* _Fragmento_:

########

Por José Pablo Feinmann

Durante el gobierno de Raúl Alfonsín se produjo un hecho histórico notable: el Juicio a las Juntas de gobierno que implementaron en el país un proyecto de corte genocida. Hoy, eso o se está negando o se pretende –en lo esencial– equiparar los crímenes cometidos desde el Estado con los crímenes cometidos por ciertos grupos civiles que se alzaron en armas alegando fundamentalmente el motivo de la liberación del país de “las garras del imperialismo”, por recurrir al lenguaje que se utilizó. Incluso se esgrime un eslogan que exige una “memoria completa” ante los hechos del pasado. La memoria está bien completa, nada deja ni dejará de lado. Lo que se está juzgando (con enorme cautela y con la resistencia de los medios de comunicación más militaristas de la Argentina, más militaristas que los propios militares) es la responsabilidad del Estado argentino en crímenes de lesa humanidad, que son los crímenes cometidos desde el Estado contra la población, contra la civilidad. Aquí, el que está siendo sometido a juicio es el Estado.

Esta tarea empezó en Nuremberg, en 1945, cuando los jueces de los tribunales se encontraron con que, por la dimensión de su horror, no se hallaban tipificados por jurisprudencia alguna. Se fijaron leyes fundamentales. Se anuló la obediencia debida. “El Estado criminal no debe excusar a los que en su nombre cometieron crímenes” (Paula Croci, Mauricio Kogan, Lesa humanidad, La Crujía, Buenos Aires, 2003, p. 184). Los tribunales de Nuremberg fueron minuciosos y claros en dejar establecido que nadie podía librarse de su responsabilidad en los crímenes, “ya que los crímenes habían sido cometidos por hombres y no por entidades abstractas o por instituciones” (Croci y Kogan, Ibid., p. 184). Queda claro lo siguiente: siempre es alguien, siempre es una persona, un individuo, el que dispara el revólver. También en casos de fusilamientos colectivos. Si son 13 individuos los que hacen fuego sobre 50 a los que han alineado contra un paredón, cada uno de esos trece es culpable. Uno por uno, individualmente, ha hecho fuego. Uno por uno, individualmente, es culpable. Nadie puede alegar inocencia por haber recibido una orden. La “orden” no reemplaza la conciencia moral ni la responsabilidad judicial del que hace fuego. La “orden” no transforma en “inocente” a nadie. El que mata, bajo un sistema de criminalidad estatal, por orden de otro es también culpable. “En diciembre de 1951, la Convención Internacional sobre Genocidio calificó el genocidio –el exterminio de grupos nacionales, étnicos, raciales y religiosos– como un ‘Crimen de Lesa Humanidad’. La decisión fue votada por unanimidad por las Naciones Unidas” (Ibid., p. 186).

########

* _Material de consulta_:
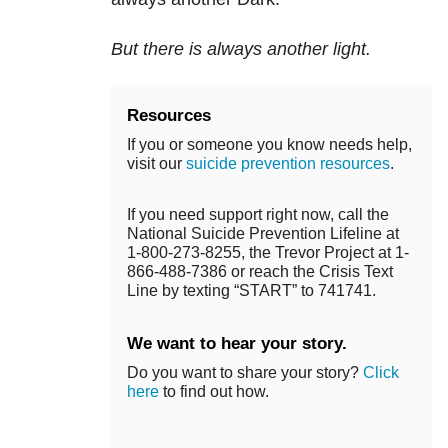
But there is always another light.
Resources
If you or someone you know needs help,
visit our
suicide prevention resources
.
If you need support right now, call the
National Suicide Prevention Lifeline at
1-800-273-8255, the Trevor Project at 1-
866-488-7386 or reach the Crisis Text
Line by texting “START” to 741741.
We want to hear your story.
Do you want to share your story?
Click
here
to find out how.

########

* _Tarea asignada 1_: Según el fragmento, ¿qué calificó la Convención Internacional sobre Genocidio como "Crimen de Lesa Humanidad" en diciembre de 1951?
* _Tarea asignada 2_: Prolonga el texto sobre los crímenes de lesa humanidad a partir de su última oración.

* _Tu respuesta 1_: El genocidio, es decir, el exterminio de grupos nacionales, étnicos, raciales y religiosos.

* _Tu respuesta 2_:
De aquí la aberración de las leyes de punto final y obediencia debida impulsadas bajo el gobierno de Alfonsín. Es mi opinión que ese gobierno dio un paso fundamental en América latina al juzgar por primera vez a militares responsables de matanzas multitudinarias. Si el juicio no se trasmitió por televisión corresponderá analizar, sobre todo, la relación de fuerzas existente en ese momento. Nadie ignora que el “posibilismo” fue la bandera que marcó la debilidad del gobierno alfonsinista, pero no habría que olvidar la otra cara de la cuestión: de haber ganado el candidato peronista Italo Luder, firmante del célebre decreto de “aniquilación” de la guerrilla, no habría habido directamente juicio. La relación de fuerzas me atrevería a decir debiera ser aplicada al estudio de la promoción de las leyes de obediencia debida y punto final. El gobierno peronista de Carlos Menem en nada importunó a quienes cometieron crímenes desde el Estado. Ni hablemos de De la Rúa. Y conviene reflexionar acerca de las dificultades que tiene el gobierno de Cristina Fernández para continuar con los juicios por delitos de lesa humanidad ante una derecha colmada de soberbia y de furia que tiene como fundamento de su lucha –disfrazada por otros motivos o utilizándolos para nuclear poder– conjurar, dificultar y, desde luego, impedir la realización de esos juicios. También, en lo propagandístico, esos juicios le sirven para calificar al Gobierno de “terrorista”, de “montonero” o de “un grupo de gente que está llena de odio y sólo desea venganza”. La “gente”, en proporciones más que considerables, ha venido cediendo ante esta versión de los hechos.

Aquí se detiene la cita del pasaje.